THE TASK> How many lines in the material below include the word "Crew"? Give only the number.

RECORDS FOR THIS TASK>
● ● ● ● ●
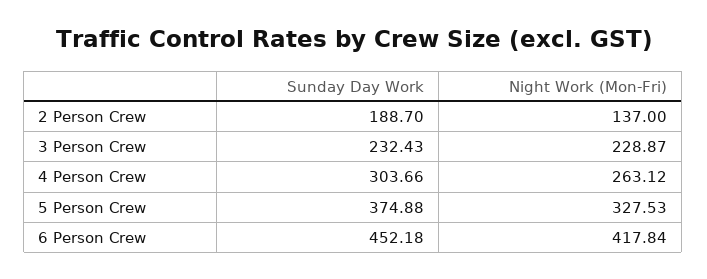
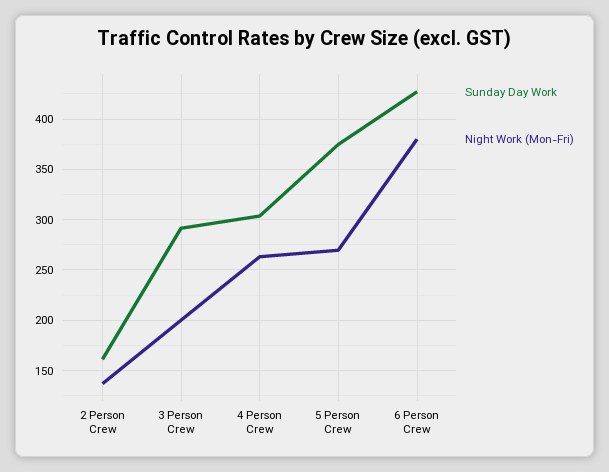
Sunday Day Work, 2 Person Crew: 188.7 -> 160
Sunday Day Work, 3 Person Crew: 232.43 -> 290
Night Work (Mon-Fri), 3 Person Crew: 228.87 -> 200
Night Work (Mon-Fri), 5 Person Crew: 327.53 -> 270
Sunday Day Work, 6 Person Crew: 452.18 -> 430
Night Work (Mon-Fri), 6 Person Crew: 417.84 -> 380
● ● ● ● ●
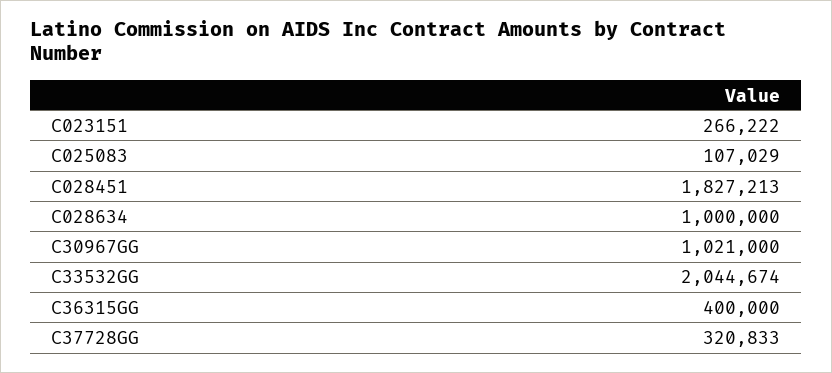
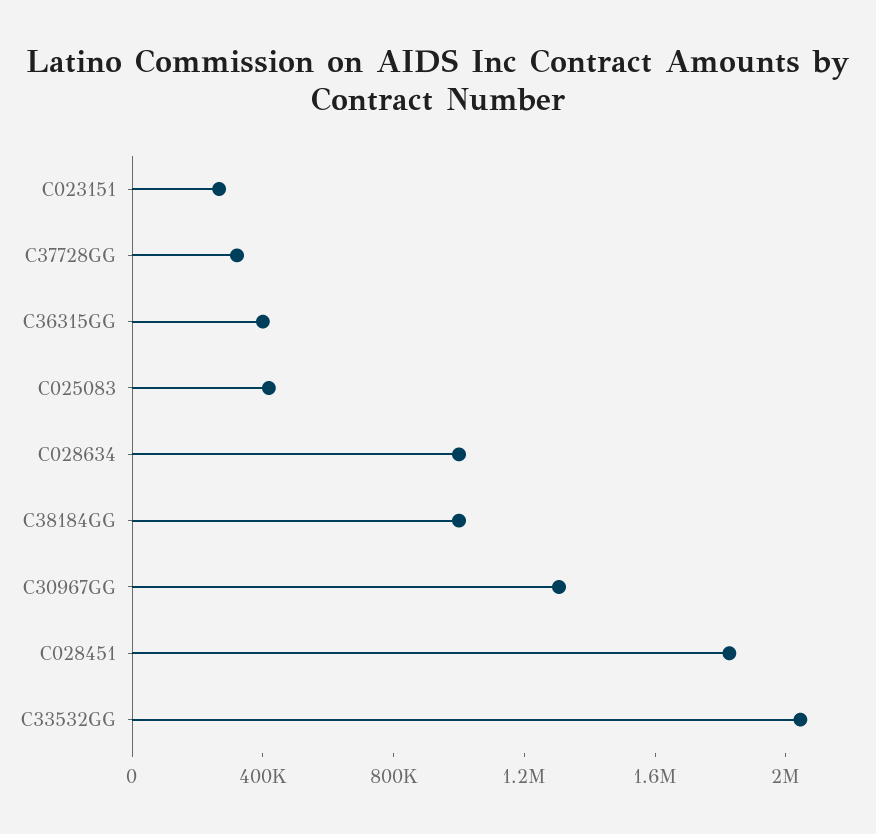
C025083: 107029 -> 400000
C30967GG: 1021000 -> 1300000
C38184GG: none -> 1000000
● ● ● ● ●
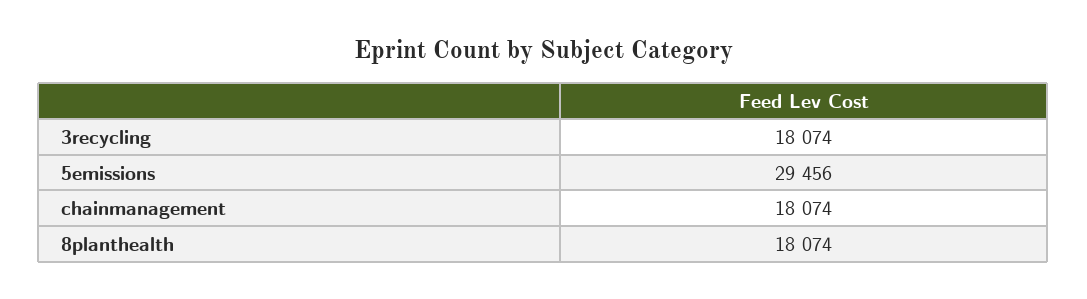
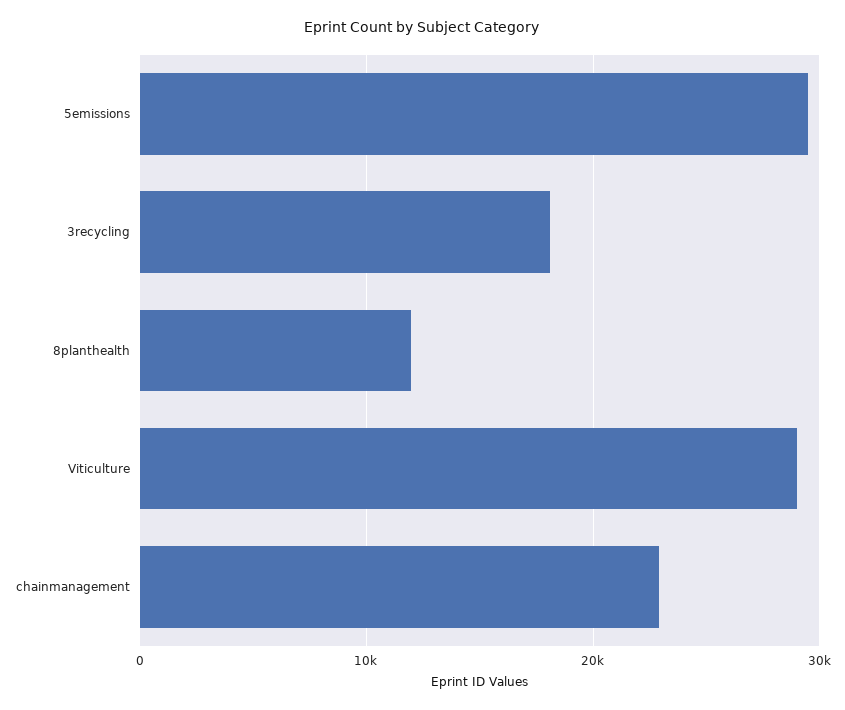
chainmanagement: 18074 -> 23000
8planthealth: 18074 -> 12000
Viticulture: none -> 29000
● ● ● ● ●
RESULT> 6